A caccia di chimere

Ma l’uomo, l’uomo orgoglioso, ammantato d’una breve autorità, sommamente ignorante di ciò di cui si crede più sicuro, nella sua essenza fragile, come uno scimmione collerico, compie tali trucchi fantastici, al cospetto dell’alto cielo, che gli angeli piangono.

William Shakespeare

Don Chisciotte nel cuore della notte mentre tutto il paese russa di gusto, è convinto di essere nei paraggi del Palazzo di Dulcinea, nel Toboso (Provincia di Toledo). Ferma un contadino assonnato che sta andando a lavorare nei campi, che non sa rispondere, Sancio riesce a convincerlo ad aspettarlo in un bosco ai confini della città, andrà lui a cercare il Palazzo della sua innamorata, ormai convinto di essere più folle del suo padrone nel volerlo seguire in questa sua impresa. A un certo punto vede tre contadine piuttosto in carne che avanzano sui loro asini, e decide che Dulcinea sarà per forza una di quelle, ovviamente accompagnata dalle sue damigelle d’onore, e decide di convincere Don Chisciotte a credere alla panzana che sta progettando. Torna da Don Chisciotte e gli racconta quello che lui vuole sentire, Dulcinea è lììììì!
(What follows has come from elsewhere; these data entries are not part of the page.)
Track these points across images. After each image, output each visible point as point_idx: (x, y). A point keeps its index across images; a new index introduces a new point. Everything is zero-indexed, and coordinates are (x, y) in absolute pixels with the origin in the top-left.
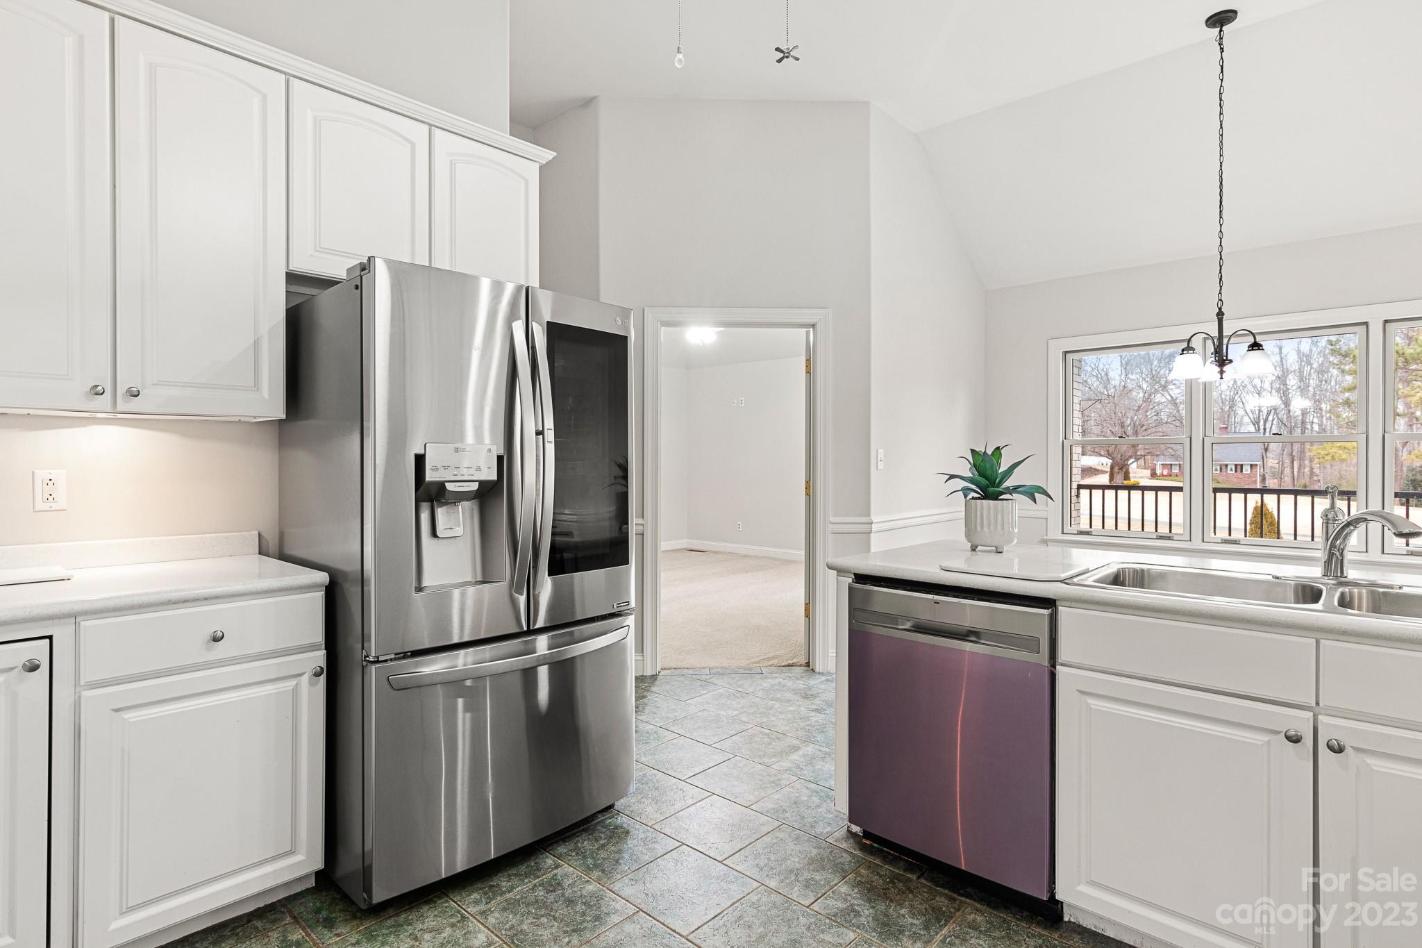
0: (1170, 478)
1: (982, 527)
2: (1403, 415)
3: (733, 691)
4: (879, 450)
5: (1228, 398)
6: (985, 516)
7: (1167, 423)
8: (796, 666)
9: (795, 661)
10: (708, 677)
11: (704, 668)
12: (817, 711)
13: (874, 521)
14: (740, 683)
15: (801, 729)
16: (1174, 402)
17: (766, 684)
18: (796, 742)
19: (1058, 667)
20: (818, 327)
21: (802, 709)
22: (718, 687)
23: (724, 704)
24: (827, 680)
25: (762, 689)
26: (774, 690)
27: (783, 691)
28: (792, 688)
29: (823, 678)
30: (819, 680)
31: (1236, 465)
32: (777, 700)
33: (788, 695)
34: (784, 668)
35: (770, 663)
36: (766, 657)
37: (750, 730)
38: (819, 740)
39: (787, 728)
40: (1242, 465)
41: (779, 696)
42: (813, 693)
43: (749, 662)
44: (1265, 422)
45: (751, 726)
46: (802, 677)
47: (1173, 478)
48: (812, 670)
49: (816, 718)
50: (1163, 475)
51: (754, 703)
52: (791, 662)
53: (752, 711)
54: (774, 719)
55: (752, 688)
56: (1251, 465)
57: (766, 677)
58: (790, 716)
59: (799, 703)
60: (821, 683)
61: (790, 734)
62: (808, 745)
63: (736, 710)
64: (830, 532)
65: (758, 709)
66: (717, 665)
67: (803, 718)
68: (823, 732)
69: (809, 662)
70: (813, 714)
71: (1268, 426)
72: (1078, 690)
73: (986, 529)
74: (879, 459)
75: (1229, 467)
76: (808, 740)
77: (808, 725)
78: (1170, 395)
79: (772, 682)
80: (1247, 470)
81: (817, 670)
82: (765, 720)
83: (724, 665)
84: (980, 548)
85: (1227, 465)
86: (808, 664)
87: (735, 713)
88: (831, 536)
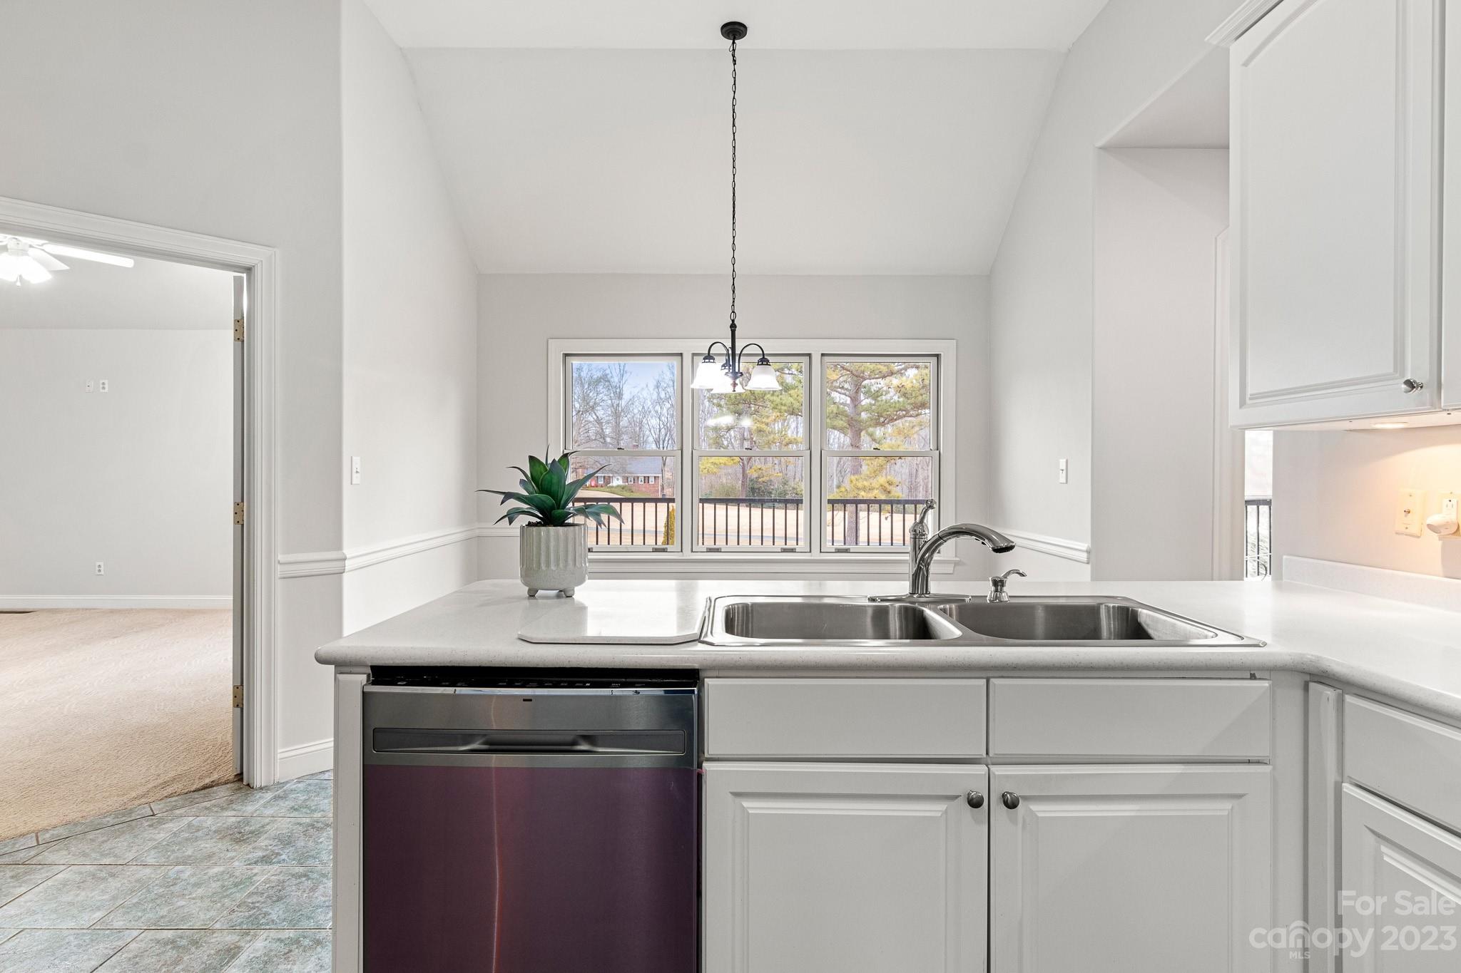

Quando uno ti racconta balle, scatta quel meccanismo di autodifesa che ti fa dire: “non è che stai mentendo?”. E puntualmente arriva quel “nooo, ma che stai dicendo?” che vuol dire, “sì è una palla e lo sai anche tu, dai su”. E così Sancio rincara la dose, le contadine sono tutte vestite d’oro, coperte di gioielli e broccati finissimi, capelli sciolti al vento, lucenti come raggi di sole, il sogno si sta avverando.

Appena escono dal bosco, si intravedono tre contadine su tre asini.
Anche di fronte all’evidenza, la farsa di Sancio continua: “asini? ma ci vede bene? sono cavalli bianchi come la neve.” Si avvicina alla contadina, si inchina e gli presenta il suo cavaliere innamorato, Don Chisciotte. Seguono insulti – non si capisce come mai nella traduzione italiana, le contadine parlino una sorta di dialetto toscaneggiante visto che siamo in Spagna – le tre donne minacciano pure di prenderli a botte, lui e quel pazzo che si porta dietro, tanto per mettere le cose in chiaro. La presunta Dulcinea cade dal suo asino ma appena Don Chisciotte fa per aiutarla, la donna scatta con un balzo, afferra la sua bestia e scappa via, lasciando una scia d’aglio che gli “avvelena l’anima” – questa volta Don Chisciotte è preciso, seppure addolorato.

Dove sarà andata mai? Don Chisciotte continua a credere a quello che Sancio gli racconta, le damigelle bellissime sono state trasformate da incantatori invidiosi. C’è però un dettaglio che non lo convince, come era la sella? Sancio non ha esitazioni, era una sella araba, riccamente decorata, “strano che non l’abbia vista” – aggiunge giusto per farlo sentire ancora più a disagio, incapace di vedere le cose come stanno. Don Chisciotte, sconsolato, decide che forse è meglio cambiare aria, direzione Saragozza, accompagnato sempre dal suo inaffidabile scudiero, perché mettere limiti all’autoinganno?